-- PROBLEM --
Your answer should repeat every line of the records below in which the word "мобильной" appears.

::: DATA LISTING :::

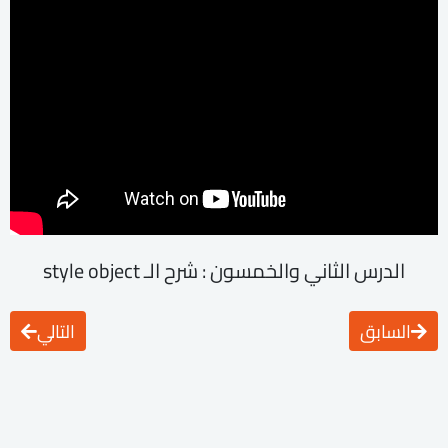
الدرس الثاني والخمسون : شرح الـ style object
السابق
التالي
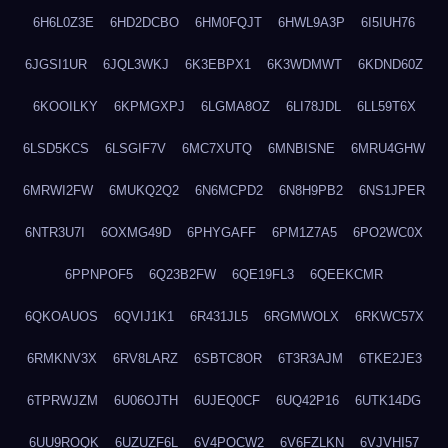
6H6L0Z3E
6HD2DCBO
6HM0FQJT
6HWL9A3P
6I5IUH76
6JGSI1UR
6JQL3WKJ
6K3EBPX1
6K3WDMWT
6KDND60Z
6KOOILKY
6KPMGXPJ
6LGMA8OZ
6LI78JDL
6LL59T6X
6LSD5KCS
6LSGIF7V
6MC7XUTQ
6MNBISNE
6MRU4GHW
6MRWI2FW
6MUKQ2Q2
6N6MCPD2
6N8H9PB2
6NS1JPER
6NTR3U7I
6OXMG49D
6PHYGAFF
6PM1Z7A5
6PO2WC0X
6PPNPOF5
6Q23B2FW
6QE19FL3
6QEEKCMR
6QKOAUOS
6QVIJ1K1
6R431JL5
6RGMWOLX
6RKWC57X
6RMKNV3X
6RV8LARZ
6SBTC8OR
6T3R3AJM
6TKE2JE3
6TPRWJZM
6U06OJTH
6UJEQ0CF
6UQ42P16
6UTK14DG
6UU9ROQK
6UZUZF6L
6V4POCW2
6V6FZLKN
6VJVHI57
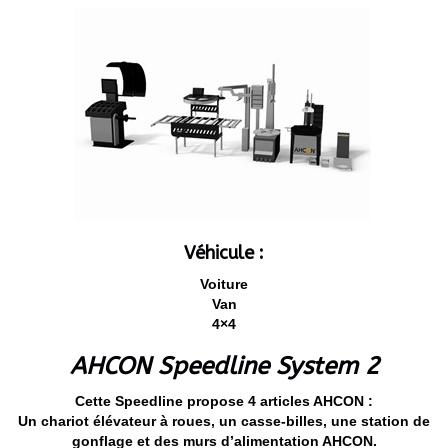
Véhicule :
Voiture
Van
4×4
AHCON Speedline System 2
Cette Speedline propose 4 articles AHCON :
Un chariot élévateur à roues, un casse-billes, une station de
gonflage et des murs d’alimentation AHCON.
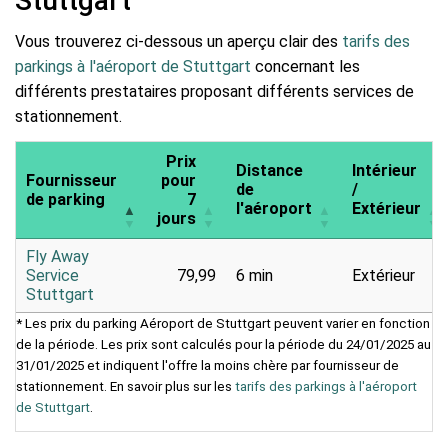
Stuttgart
Vous trouverez ci-dessous un aperçu clair des
tarifs des
parkings à l'aéroport de Stuttgart
concernant les
différents prestataires proposant différents services de
stationnement.
Prix
Distance
Intérieur
Fournisseur
pour
de
/
de parking
7
l'aéroport
Extérieur
jours
Fly Away
Service
79,99
6 min
Extérieur
Stuttgart
* Les prix du parking Aéroport de Stuttgart peuvent varier en fonction
de la période. Les prix sont calculés pour la période du 24/01/2025 au
31/01/2025 et indiquent l'offre la moins chère par fournisseur de
stationnement. En savoir plus sur les
tarifs des parkings à l'aéroport
de Stuttgart
.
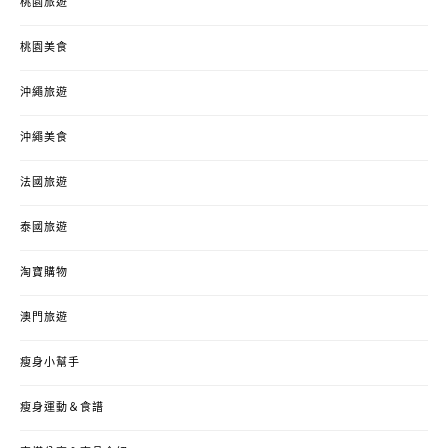
桃園旅遊
桃園美食
沖繩旅遊
沖繩美食
法國旅遊
泰國旅遊
淘寶購物
澳門旅遊
瘦身小幫手
瘦身運動＆食譜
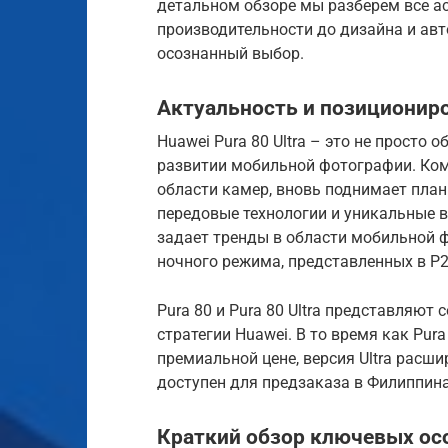
детальном обзоре мы разберем все ас
производительности до дизайна и ав
осознанный выбор.
Актуальность и позиционир
Huawei Pura 80 Ultra – это не просто
развитии мобильной фотографии. Ком
области камер, вновь поднимает план
передовые технологии и уникальные 
задает тренды в области мобильной ф
ночного режима, представленных в P2
Pura 80 и Pura 80 Ultra представляют
стратегии Huawei. В то время как Pur
премиальной цене, версия Ultra расш
доступен для предзаказа в Филиппинах
Краткий обзор ключевых ос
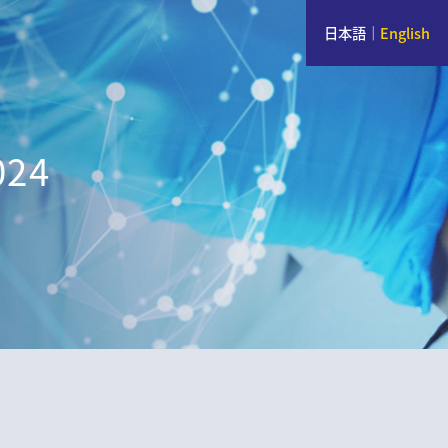
日本語
｜
English
024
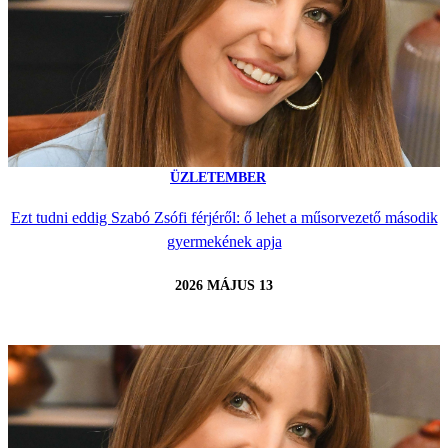
ÜZLETEMBER
Ezt tudni eddig Szabó Zsófi férjéről: ő lehet a műsorvezető második
gyermekének apja
2026 MÁJUS 13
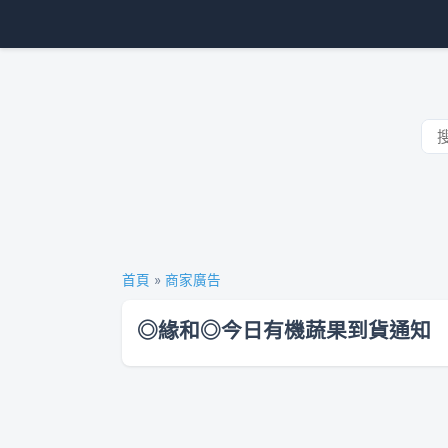
首頁
»
商家廣告
◎緣和◎今日有機蔬果到貨通知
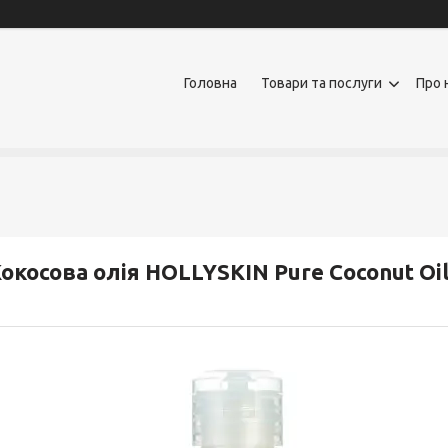
Головна
Товари та послуги
Про 
окосова олія HOLLYSKIN Pure Coconut Oi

:::

-- RESPONSE FOR THIS EXERCISE --
развитии мобильной фотографии. Ком
задает тренды в области мобильной ф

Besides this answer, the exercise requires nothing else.